Observe: “Então enviaram mensageiros [mal’akhim – מַלְאָכִים] ao povo de Quiriate-Jearim, dizendo: “Os filisteus devolveram a arca do ETERNO. Venham e a levem para vocês”.” (1 Samuel 6:21)
No grego, essa palavra foi traduzida como angelos (ἄγγελος), que também significava apenas mensageiro. Essa palavra foi transportada para o latim angelus, que também significava a mesma coisa. Essa é a origem do português “anjo”.
Porém, por influência da cultura medieval, quando se fala o termo “anjo”, a maioria das pessoas pensa em um ser de feições humanas, vestes brancas, com asas, livre arbítrio, etc. Praticamente uma pequena divindade! Porque a palavra evoluiu, já não significa hoje o que significava no passado.
Na Bíblia Hebraica, tudo o que executa a vontade do Criador é considerado como um mensageiro. Por exemplo, em 2 Samuel 24:15-17, o mensageiro que estende sua mão sobre Jerusalém é, na realidade, uma praga. Noutros lugares, como em Gênesis 31:11, é uma visão em um sonho, e assim por diante.
É culpa dos tradutores? Nem sempre. Pelo menos, pode-se dizer que não dos tradutores mais antigos, pois as palavras mudam de sentido, evoluem. Hoje, palavras como “alma”, “espírito”, entre outras não significam mais o que outrora significaram.
3) Dificuldade de Traduzir
Há casos em que determinados termos podem ser de difícil tradução. Observe o texto de Oséias 12:7:
“Quanto a Canaã, tem nas mãos balança enganadora; ama a opressão.” (Almeida Revisada)
“É um mercador; tem nas mãos uma balança enganosa; ama a opressão.” (Almeida Corrigida e Fiel)
Na verdade, o que acontece aqui é que o termo hebraico kena`an (כְּנַעַן) pode ser traduzido tanto como “Canaã” quanto como “mercador”, porque como as cidades costeiras de Canaã eram mercadoras, os termos se tornaram sinônimos.

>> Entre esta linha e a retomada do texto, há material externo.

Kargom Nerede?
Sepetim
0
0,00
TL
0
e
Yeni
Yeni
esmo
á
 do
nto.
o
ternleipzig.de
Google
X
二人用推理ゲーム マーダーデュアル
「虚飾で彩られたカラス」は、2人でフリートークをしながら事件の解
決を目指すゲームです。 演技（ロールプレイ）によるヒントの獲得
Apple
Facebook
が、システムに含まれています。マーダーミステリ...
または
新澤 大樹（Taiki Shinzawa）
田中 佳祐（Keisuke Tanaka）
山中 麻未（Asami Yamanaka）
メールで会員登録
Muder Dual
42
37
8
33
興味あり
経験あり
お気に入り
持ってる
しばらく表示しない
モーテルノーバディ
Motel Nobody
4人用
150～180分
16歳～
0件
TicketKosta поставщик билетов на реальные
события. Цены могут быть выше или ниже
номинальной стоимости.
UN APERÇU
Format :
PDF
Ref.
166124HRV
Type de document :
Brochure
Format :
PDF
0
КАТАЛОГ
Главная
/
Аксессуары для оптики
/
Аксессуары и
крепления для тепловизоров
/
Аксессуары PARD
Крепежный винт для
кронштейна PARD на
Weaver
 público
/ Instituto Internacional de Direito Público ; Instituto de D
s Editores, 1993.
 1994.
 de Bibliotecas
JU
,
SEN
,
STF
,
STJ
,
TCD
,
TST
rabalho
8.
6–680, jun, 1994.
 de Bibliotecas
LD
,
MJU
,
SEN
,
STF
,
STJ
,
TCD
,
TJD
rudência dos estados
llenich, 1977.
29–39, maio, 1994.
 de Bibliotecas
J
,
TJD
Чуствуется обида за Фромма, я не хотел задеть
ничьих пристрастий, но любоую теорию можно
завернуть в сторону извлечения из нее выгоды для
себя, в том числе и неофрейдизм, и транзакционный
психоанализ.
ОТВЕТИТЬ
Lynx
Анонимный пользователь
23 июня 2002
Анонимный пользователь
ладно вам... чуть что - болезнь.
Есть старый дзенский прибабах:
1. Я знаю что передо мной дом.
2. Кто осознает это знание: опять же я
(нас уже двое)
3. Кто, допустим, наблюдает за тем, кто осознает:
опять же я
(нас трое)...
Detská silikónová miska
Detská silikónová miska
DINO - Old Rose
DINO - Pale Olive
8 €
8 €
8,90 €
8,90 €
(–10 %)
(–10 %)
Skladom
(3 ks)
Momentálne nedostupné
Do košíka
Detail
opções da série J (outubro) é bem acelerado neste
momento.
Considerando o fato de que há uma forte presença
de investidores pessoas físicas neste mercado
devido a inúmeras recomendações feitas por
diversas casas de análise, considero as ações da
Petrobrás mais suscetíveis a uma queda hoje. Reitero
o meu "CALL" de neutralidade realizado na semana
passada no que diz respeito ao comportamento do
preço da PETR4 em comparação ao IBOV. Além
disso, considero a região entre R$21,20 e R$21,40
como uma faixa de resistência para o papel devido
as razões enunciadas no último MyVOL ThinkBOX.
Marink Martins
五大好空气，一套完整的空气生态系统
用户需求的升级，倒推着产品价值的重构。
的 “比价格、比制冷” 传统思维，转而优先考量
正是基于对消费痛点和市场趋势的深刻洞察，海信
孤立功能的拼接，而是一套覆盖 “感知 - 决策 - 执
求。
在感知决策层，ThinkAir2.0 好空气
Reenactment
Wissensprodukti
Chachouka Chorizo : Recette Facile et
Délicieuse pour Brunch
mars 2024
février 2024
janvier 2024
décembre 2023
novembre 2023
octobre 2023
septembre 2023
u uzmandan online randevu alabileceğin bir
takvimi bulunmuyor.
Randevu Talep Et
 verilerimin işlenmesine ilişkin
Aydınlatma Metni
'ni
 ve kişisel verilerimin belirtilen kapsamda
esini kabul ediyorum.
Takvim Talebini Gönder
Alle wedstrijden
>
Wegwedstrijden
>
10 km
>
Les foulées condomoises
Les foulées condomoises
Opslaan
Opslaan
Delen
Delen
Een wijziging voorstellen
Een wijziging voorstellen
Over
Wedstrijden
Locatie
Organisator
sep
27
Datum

Assim sendo, ambas as interpretações são possíveis. E ao tradutor não resta outra saída que não escolher uma das duas, mesmo quando não esteja muito claro qual delas é a mais adequada.
Como se pode perceber, nem sempre a questão é teológica. No próximo artigo, veremos mais algumas das questões que existem e, na terceira parte, como evitar que uma tradução bíblica te traga um entendimento errado das Escrituras.